Last year I took a trip to Peru, a visit sponsored by the volunteer organization I was working for. In addition to seeing our sites in Cusco and Urubamba, I had a full day to explore Machu Picchu. It was like everything I’ve read or seen, and more: the wonder and beauty of the lost city of the Incas – ineffable, pure, silent – was breathtaking. It had a ‘Disney attraction’ feel as well, unsurprisingly: I arrived at 8:30 AM on a Wednesday to an entrance chock full of tourists and hikers. Student-led archaeological excavations were peppered throughout the site, alongside whispered rumors of its imminent closing due to erosion from constant foot traffic. Machu Picchu was transcendental and cliched all at once; I had seen the famed entrance so frequently in pictures that viewing it in real-life was somewhat anticlimactic. But seeing its entirety made for a wonderful, memorable experience.
I left thinking, how did 500 years go by without any knowledge of its existence?
Which brings me to this post about our legacy in the digital world. If stunning feats of stone and carvings can be hidden and preserved for half a millennium, what does that say about our digital artefacts? What is our legacy, if it’s housed entirely within servers, algorithms, code and hard drives? Will HTML in the Web 2.0 world be what hieroglyphs were to ancient Egypt?
If millions of years of life, death and evolution can create what we know as Earth’s greatest natural resources, the blood of the earth – carbon-based gas, coal, oil – what will the data server swamps hold for life beyond the 21st century? We cannot grow or harvest life’s organisms from data housed in black sheaths of metal and plastic. How will the terabytes full of digital content compare to the physical wonders of the world – Machu Picchu, Atlantis, the Acropolis? Whose legacy are we creating, and does it matter?

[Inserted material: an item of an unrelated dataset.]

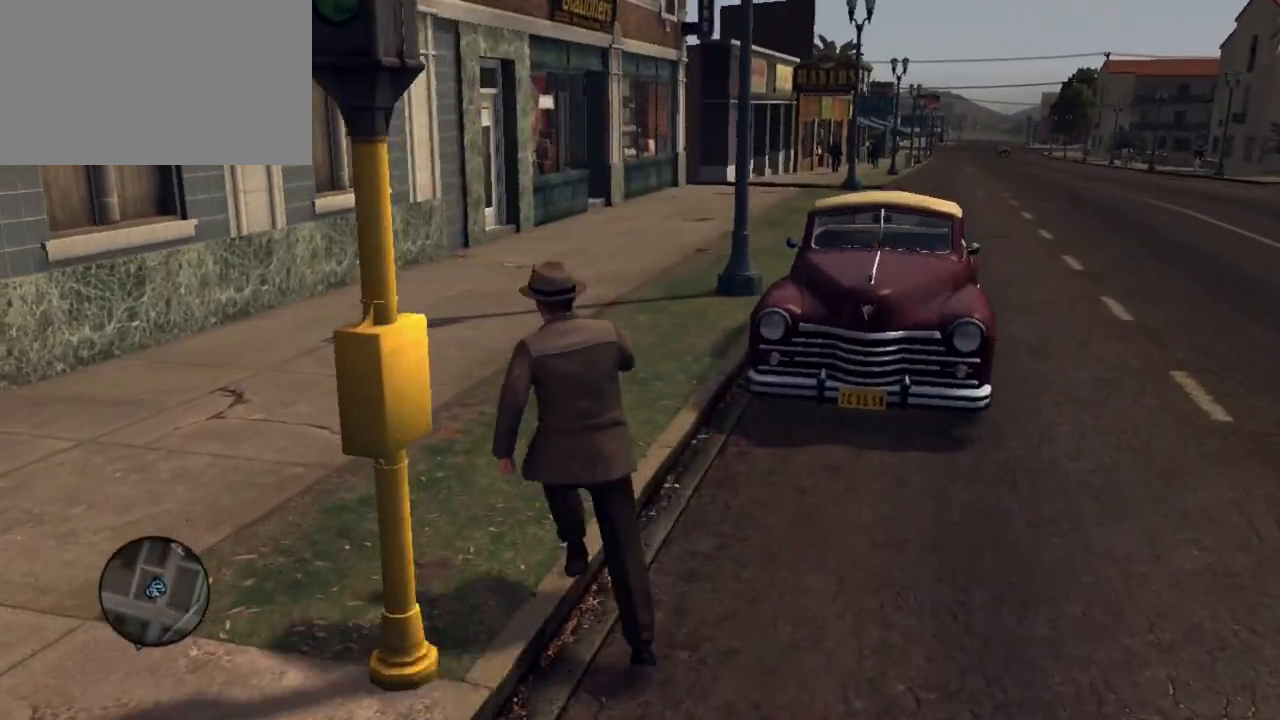
{"keys": ["w"], "mouse": [], "events": [[117, "d", "up"], [483, "shift", "up"]]}
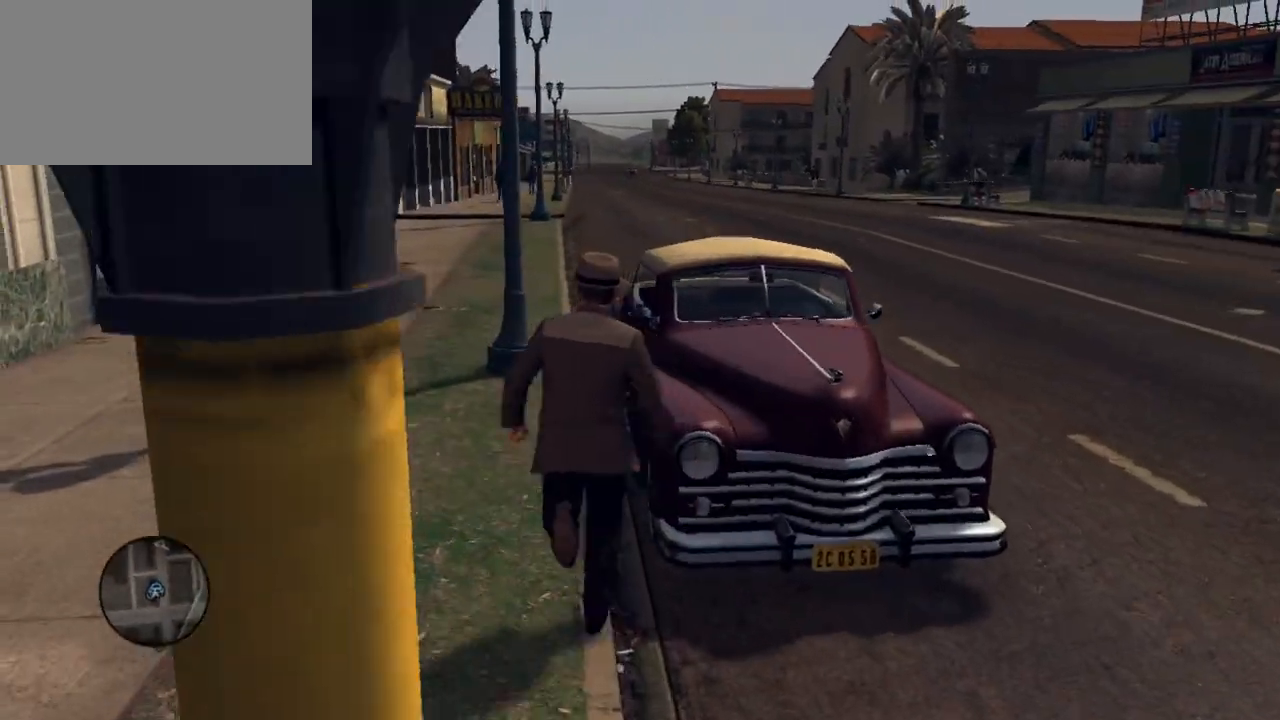
{"keys": ["e"], "mouse": [], "events": [[267, "e", "down"], [267, "w", "up"]]}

Imagine if there existed a Roomba-like bottomfeeder for the Internet’s lower depths – its main task was finding and consuming the dead and rotting Web 2.0 artefacts: abandoned blogs, disposed Twitter handles, soured April fool’s jokes and decayed user profiles laying on the server’s dank floor, accumulating into hardened plaque-like layers of data sediment, adding to the polluted ecosystem every minute. At present, we view discarded data as harmless, inconsequential or irrelevant: a bi-product of what marketers taut as “our right” to produce and consume as much as we please. This ideology – that we as humans have the right to gluttonously gobble up all the data we want, blind to the consequences – is as insidious as the claim that we have ownership rights over the Earth, its natural resources and its inhabitants.
I wonder what our legacy holds if it is no longer physical, preserved or intact as in eras past: the diaries of authors, the film reels of cineastes, and the stone carvings of felled empires. When we are told that life has never been more accessible, transparent or discoverable, what lies beneath the search engine’s trough? What about that which will never be discovered?